No idea if they came with side shoes or not. This one has them. Also has the crank to turn the chute. Unlike the 928's, it has a lever on the handlebar to raise and lower the bucket rather than using a foot pedal.

Seriously considering selling a 4y/o 622 and using the money to grab this thing.. if it hasn't already been sold.


----------



## orangputeh (Nov 24, 2016)

Jarsh said:


> As the title says. I've seen a few posted and am curious as to their age. Any idea as to current value in CDN dollars?
> 
> Recently came across a unit that looks to be in great shape. The owner recently bought a new blower. Seeing the pics, I'm thinking he may have found it difficult to moving it around.
> 
> ...


sorry , don't know about the years . a good 1132 around here is worth around 2 grand. but be sure to look at bottom of bucket for damage. every 1132 I have ever looked it has weight related damage. they are so big and their owners are tough on them.

I have seen mostly damaged buckets, cracks in the engine bed and cracks in the the handle bars that have been welded and cracks underneath the control panel at the ends where the handles are. The carbs on the gx340 seem to be finiky for some reason. Have had problems with every 340 carb I have had. 

last year i took a 1132 and made it into a 1128 and it was a great machine.
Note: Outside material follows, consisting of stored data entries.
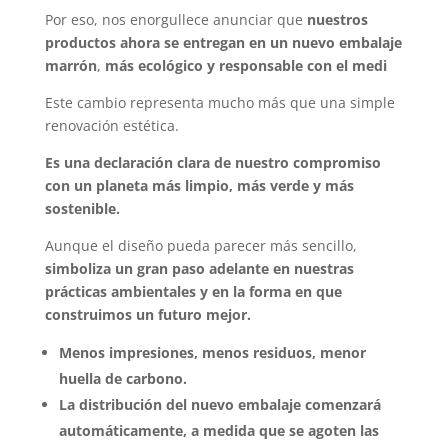
Por eso, nos enorgullece anunciar que
nuestros
productos ahora se entregan en un nuevo embalaje
marrón
,
más ecológico y responsable con el medi
Este cambio representa mucho más que una simple
renovación estética.
Es una declaración clara de nuestro compromiso
con un planeta más limpio, más verde y más
sostenible.
Aunque el diseño pueda parecer más sencillo,
simboliza un gran paso adelante en nuestras
prácticas ambientales y en la forma en que
construimos un futuro mejor.
Menos impresiones, menos residuos, menor
huella de carbono.
La distribución del nuevo embalaje comenzará
automáticamente, a medida que se agoten las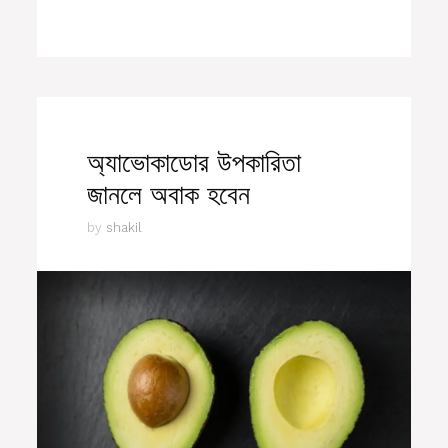
অ্যাভোকাডোর উপকারিতা
জানলে অবাক হবেন
by
shakil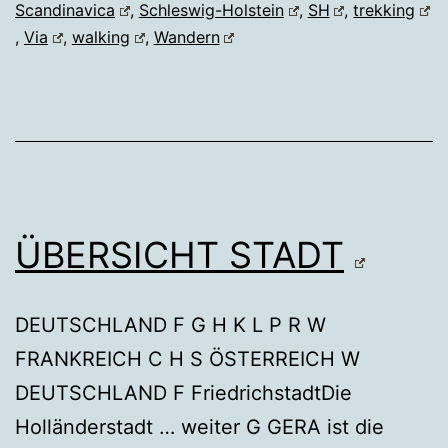
Scandinavica
,
Schleswig-Holstein
,
SH
,
trekking
,
Via
,
walking
,
Wandern
ÜBERSICHT STADT
DEUTSCHLAND F G H K L P R W
FRANKREICH C H S ÖSTERREICH W
DEUTSCHLAND F FriedrichstadtDie
Holländerstadt … weiter G GERA ist die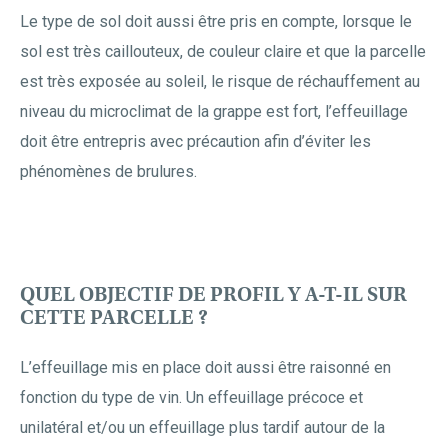
Le type de sol doit aussi être pris en compte, lorsque le
sol est très caillouteux, de couleur claire et que la parcelle
est très exposée au soleil, le risque de réchauffement au
niveau du microclimat de la grappe est fort, l’effeuillage
doit être entrepris avec précaution afin d’éviter les
phénomènes de brulures.
QUEL OBJECTIF DE PROFIL Y A-T-IL SUR
CETTE PARCELLE ?
L’effeuillage mis en place doit aussi être raisonné en
fonction du type de vin. Un effeuillage précoce et
unilatéral et/ou un effeuillage plus tardif autour de la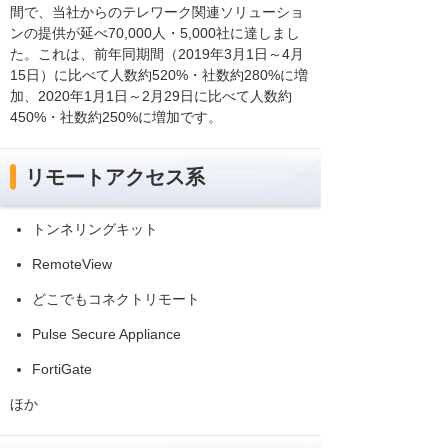
間で、当社からのテレワーク関連ソリューショ
ンの提供が延べ70,000人・5,000社に達しまし
た。これは、前年同期間（2019年3月1日～4月
15日）に比べて人数約520%・社数約280%に増
加、2020年1月1日～2月29日に比べて人数約
450%・社数約250%に増加です。
リモートアクセス系
トンネリングキット
RemoteView
どこでもコネクトリモート
Pulse Secure Appliance
FortiGate
ほか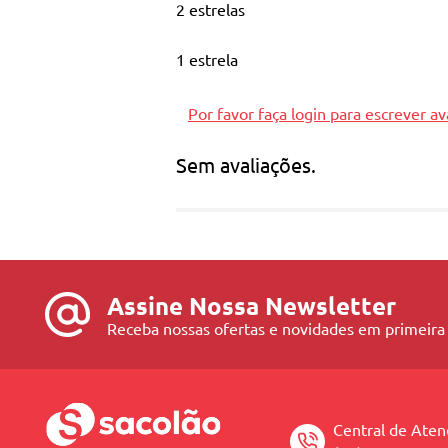
2 estrelas
1 estrela
Por favor faça login para escrever av
Sem avaliações.
Assine Nossa Newsletter
Receba nossas ofertas e novidades em primeira
Central de Ate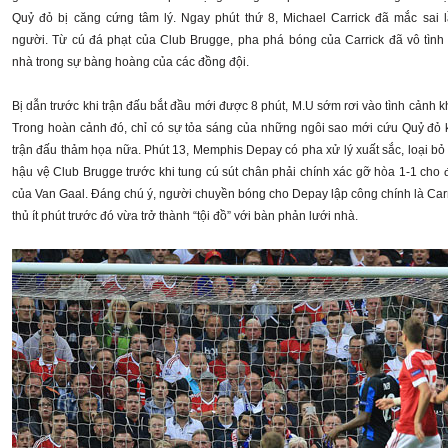
Quỷ đỏ bị căng cứng tâm lý. Ngay phút thứ 8, Michael Carrick đã mắc sai 
người. Từ cú đá phạt của Club Brugge, pha phá bóng của Carrick đã vô tình 
nhà trong sự bàng hoàng của các đồng đội.
Bị dẫn trước khi trận đấu bắt đầu mới được 8 phút, M.U sớm rơi vào tình cảnh k
Trong hoàn cảnh đó, chỉ có sự tỏa sáng của những ngôi sao mới cứu Quỷ đỏ 
trận đấu thảm họa nữa. Phút 13, Memphis Depay có pha xử lý xuất sắc, loại bỏ 
hậu vệ Club Brugge trước khi tung cú sút chân phải chính xác gỡ hòa 1-1 cho 
của Van Gaal. Đáng chú ý, người chuyền bóng cho Depay lập công chính là Carr
thủ ít phút trước đó vừa trở thành “tội đồ” với bàn phản lưới nhà.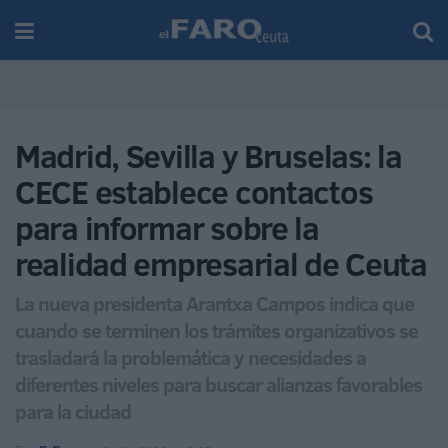
Madrid, Sevilla y Bruselas: la
CECE establece contactos
para informar sobre la
realidad empresarial de Ceuta
La nueva presidenta Arantxa Campos indica que
cuando se terminen los trámites organizativos se
trasladará la problemática y necesidades a
diferentes niveles para buscar alianzas favorables
para la ciudad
I put it on craigslist for a "I don't really wanna sell price" and a guy came and gave me the price.

I kinda regret selling it . It was a real power house.


----------



## Honda1132 (Sep 2, 2016)

I have seen them at anywhere between $2000 and $3000 used in NB. Used Honda's are generally hard to come by there was a 928 with tires that was going for between $2500 and $2900 a couple of weeks ago. Not sure if the handle and shock to raise the bucket versus the foot petal is a Canada model thing or not, I seem to recall reading this some where.

I would check kijii or Facebook marketplace to get a handle what going prices are for used models.


----------